L’état de santé durablement incompatible avec la détention et la suspension de peine ou le primat de la notion d’incompatibilité
Avec l’arrêt du 15 mars 2006, la chambre criminelle de la Cour de cassation établit une nette distinction entre les deux situations permettant, aux termes de l’article 720-1-1 du code de procédure pénale, l’octroi à une personne condamnée d’une suspension de peine pour raisons médicales.
La première situation est celle d’”une pathologie engageant le pronostic vital”. Dans cette hypothèse, la chambre criminelle de la Cour de cassation a analysé de façon restrictive le texte légal en affirmant, dans un arrêt du 28 septembre 2005, que le pronostic vital du condamné devait nécessairement être engagé, dans ce cas, “à court terme”. La seconde situation envisagée par le législateur de 2002, qui entendait faire prévaloir la dignité humaine, est celle d’”un état de santé durablement incompatible avec la détention”.

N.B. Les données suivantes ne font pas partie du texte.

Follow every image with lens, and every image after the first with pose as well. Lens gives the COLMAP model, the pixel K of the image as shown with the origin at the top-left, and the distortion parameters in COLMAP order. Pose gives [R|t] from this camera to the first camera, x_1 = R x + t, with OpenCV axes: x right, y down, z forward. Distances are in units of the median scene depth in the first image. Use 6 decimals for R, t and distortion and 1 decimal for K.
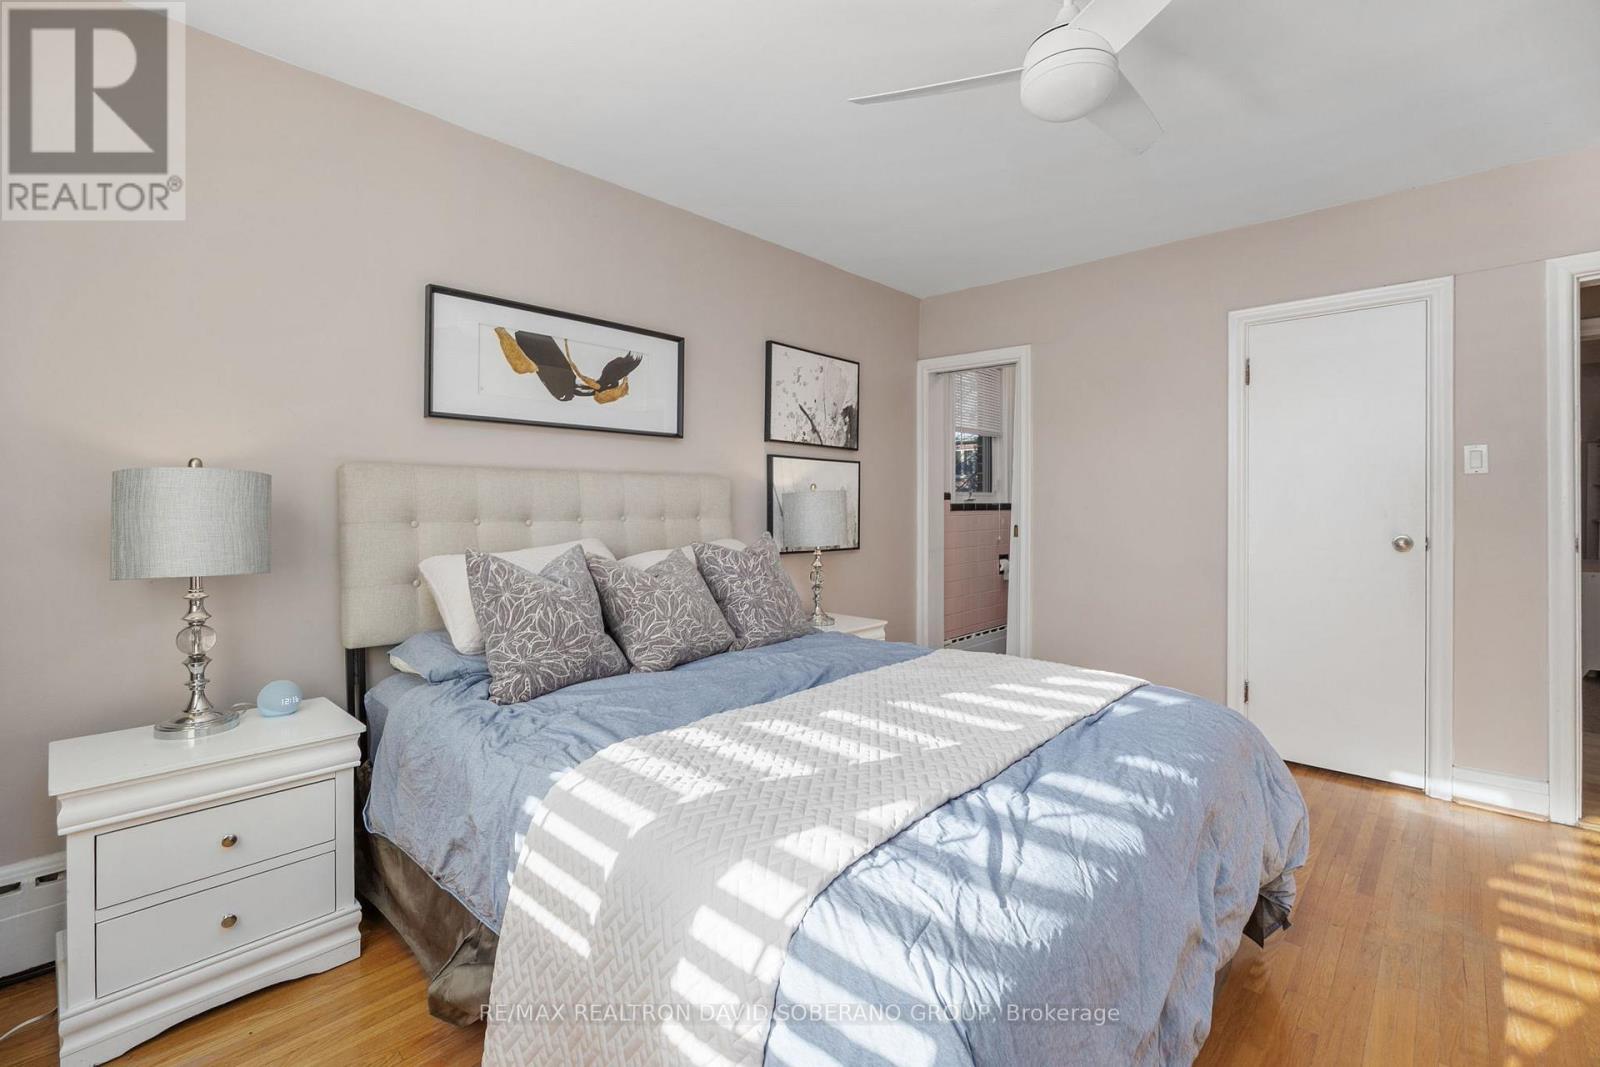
lens RADIAL K [[664.2, 0, 795.2], [0, 664.2, 515.8], [0, 0, 1]] dist [0.000098, 0.000057]
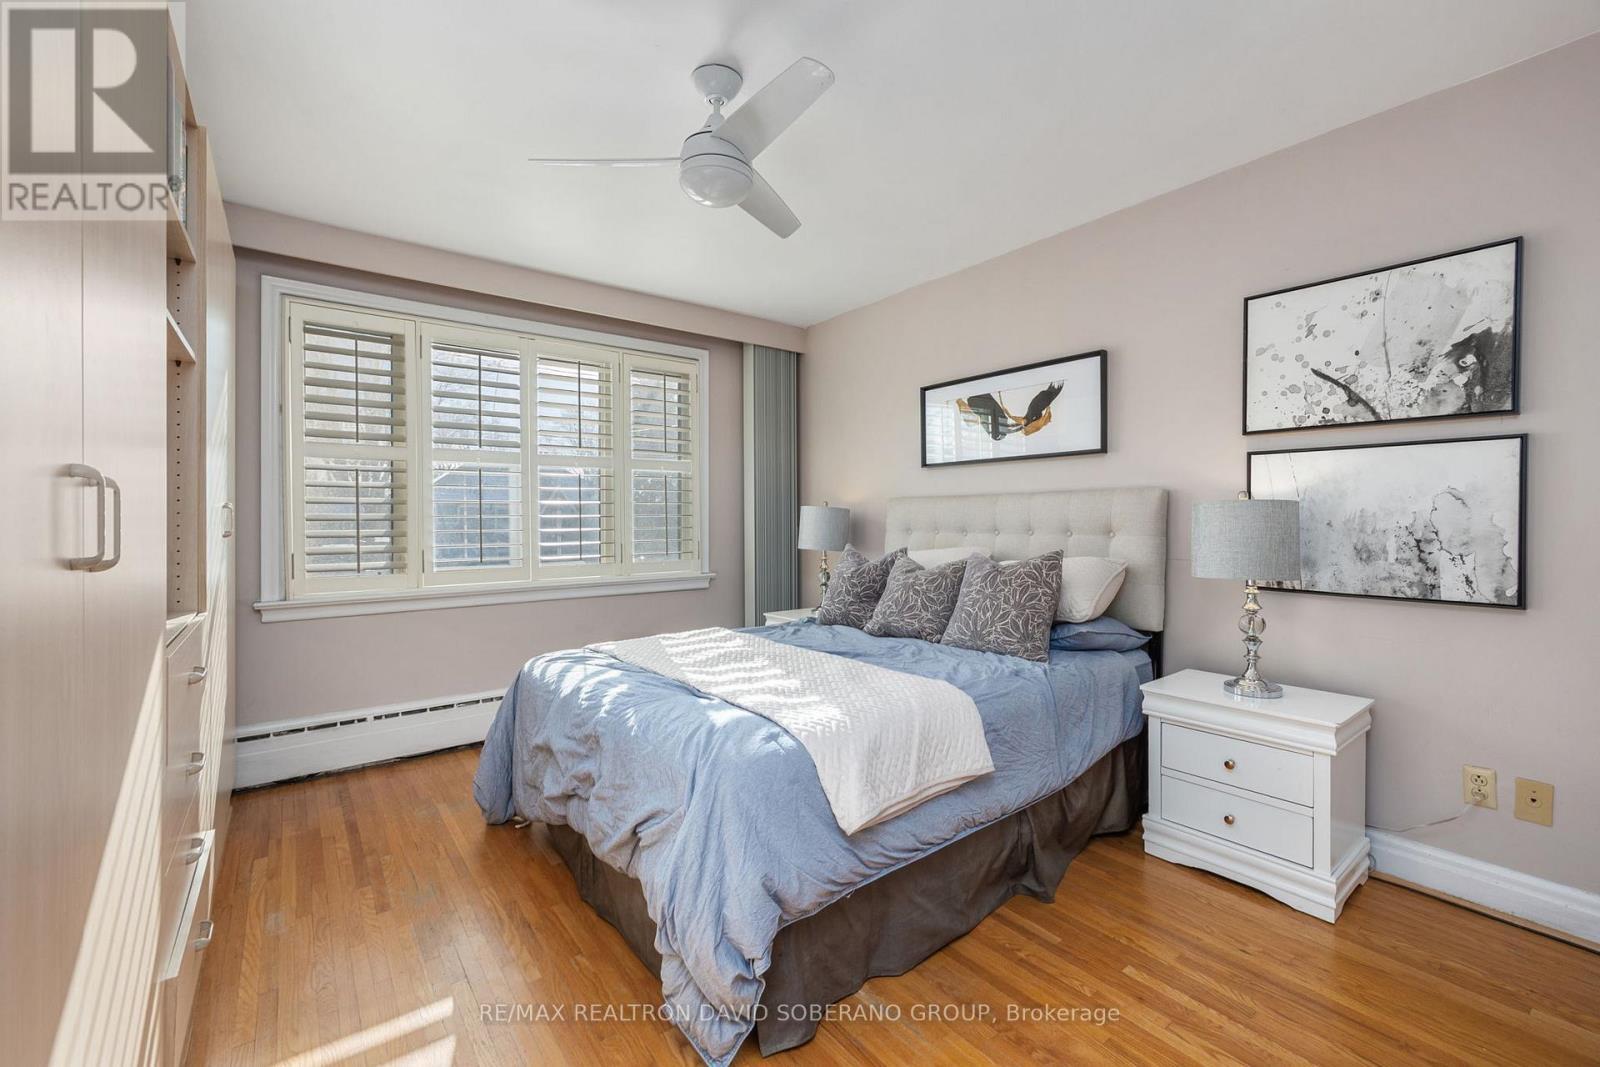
lens RADIAL K [[664.2, 0, 795.2], [0, 664.2, 515.8], [0, 0, 1]] dist [0.000098, 0.000057]
pose [[-0.112699, 0.004930, -0.993617, 0.848111], [0.001045, 0.999988, 0.004843, -0.028835], [0.993629, -0.000493, -0.112703, 0.656582]]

C’est dans cette hypothèse qu’intervient l’arrêt de la Cour de cassation du 15 mars 2006 qui affirme que l’article 720-1-1, alinéa 1er, du code de procédure pénale, dans sa rédaction antérieure à l’entrée en vigueur de la loi du 12 décembre 2005, permet d’ordonner la suspension de peine lorsque la pathologie dont est atteint le condamné rend son état de santé durablement incompatible avec la détention, même si cette pathologie n’engage pas à court terme le pronostic vital. Ce texte ne fixe, en effet, pour la chambre criminelle, aucune condition tenant à l’existence d’un risque pour la sécurité et l’ordre public.

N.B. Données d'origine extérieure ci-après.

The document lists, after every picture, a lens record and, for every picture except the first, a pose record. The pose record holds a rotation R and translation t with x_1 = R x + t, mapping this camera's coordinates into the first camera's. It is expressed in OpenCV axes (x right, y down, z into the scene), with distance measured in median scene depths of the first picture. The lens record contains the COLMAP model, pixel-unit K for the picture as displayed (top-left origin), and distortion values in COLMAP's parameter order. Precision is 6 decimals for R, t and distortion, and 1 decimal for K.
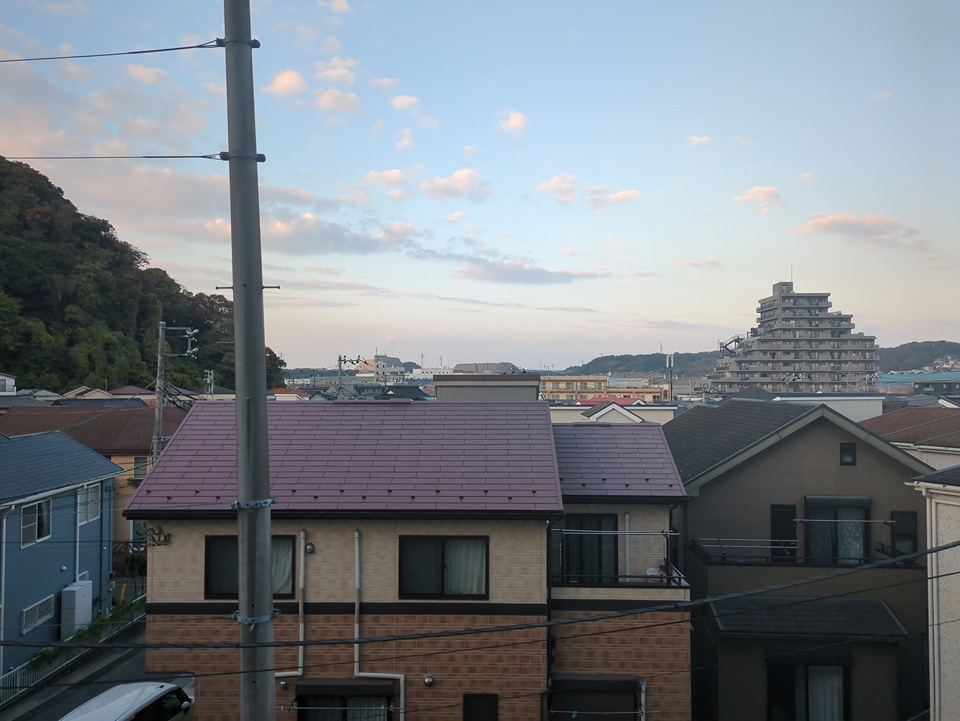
lens RADIAL K [[704.6, 0, 475.1], [0, 704.6, 365.1], [0, 0, 1]] dist [0.008561, -0.001310]
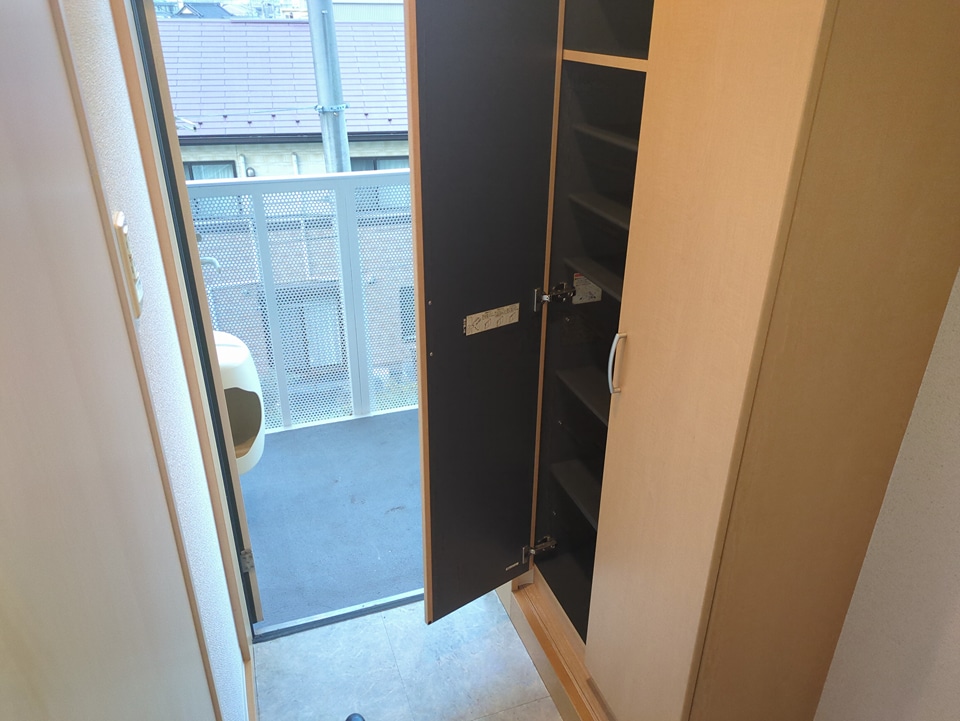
lens RADIAL K [[704.6, 0, 475.1], [0, 704.6, 365.1], [0, 0, 1]] dist [0.008561, -0.001310]
pose [[0.974342, -0.094516, 0.204266, -0.148838], [-0.015208, 0.877834, 0.478724, -0.001149], [-0.224559, -0.469547, 0.853873, -0.128690]]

En l’espèce, la cour d’appel avait accordé une suspension de peine pour raisons médicales à un condamné à une peine de réclusion criminelle à perpétuité pour complicité d’assassinat, aux motifs qu’il résultait de façon concordante des expertises diligentées que le demandeur était atteint d’une pathologie cardiaque, grave et évolutive, engageant le pronostic vital et rendant son état de santé durablement incompatible avec la détention. Le procureur général, demandeur au pourvoi, affirmait notamment, à l’appui de son pourvoi qu’en s ‘abstenant de rechercher si le pronostic vital était engagé à court terme, la cour d ‘appel avait violé l’article 720-1-1 du code pénal.

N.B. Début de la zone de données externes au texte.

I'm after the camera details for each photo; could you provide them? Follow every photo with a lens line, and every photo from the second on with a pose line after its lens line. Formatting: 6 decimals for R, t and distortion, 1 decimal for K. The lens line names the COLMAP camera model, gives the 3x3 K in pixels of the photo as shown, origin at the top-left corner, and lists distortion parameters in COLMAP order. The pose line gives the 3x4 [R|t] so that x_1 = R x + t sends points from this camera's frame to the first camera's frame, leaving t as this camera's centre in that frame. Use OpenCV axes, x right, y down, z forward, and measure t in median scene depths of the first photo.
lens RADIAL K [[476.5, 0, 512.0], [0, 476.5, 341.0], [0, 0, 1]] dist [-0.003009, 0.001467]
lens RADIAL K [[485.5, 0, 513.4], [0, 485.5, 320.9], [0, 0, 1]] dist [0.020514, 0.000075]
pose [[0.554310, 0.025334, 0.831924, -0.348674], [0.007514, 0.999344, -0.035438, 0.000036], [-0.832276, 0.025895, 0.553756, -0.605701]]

Cette décision, qui réitère l’impossibilité pour le juge de recourir à la notion de trouble à l’ordre public pour rejeter une suspension de peine, est la bienvenue car elle vient en outre clarifier un débat important sur l’esprit même de la loi du 4 mars 2002 qui ne concerne pas les seuls “mourants “mais a vocation à s’appliquer à tous les cas où la détention d’un condamné profondément handicapé, invalide, soumis à un traitement lourd, douloureux s’avère inacceptable au regard du respect de la dignité humaine, au sens conventionnel du terme. La notion “d’incompatibilité “ avec la détention reste encore à affiner, à débattre, notamment quant aux personnes âgées, de plus en plus fréquemment incarcérées dans les prisons françaises, ou encore celles souffrant de pathologies mentales. Mais l’arrêt du 15 mars 2006 nous éclaire sur l’application extensive qu’il convient de faire, selon la chambre criminelle, du texte légal, quant à la seconde situation envisagée par le législateur. La loi du 12 décembre 2005 relative au traitement de la récidive des infractions pénales, si elle précise qu’une suspension de peine médicale , ne peut être accordée en cas de risque grave de renouvellement de l’infraction, ne modifie pas la loi en ce qui concerne l’hypothèse d’un état de santé durablement incompatible avec la détention. Nul doute que la Cour de cassation confirmera sa décision du 15 mars 2006, sauf revirement de sa part, pour des situations postérieures à la loi du 12 décembre 2005.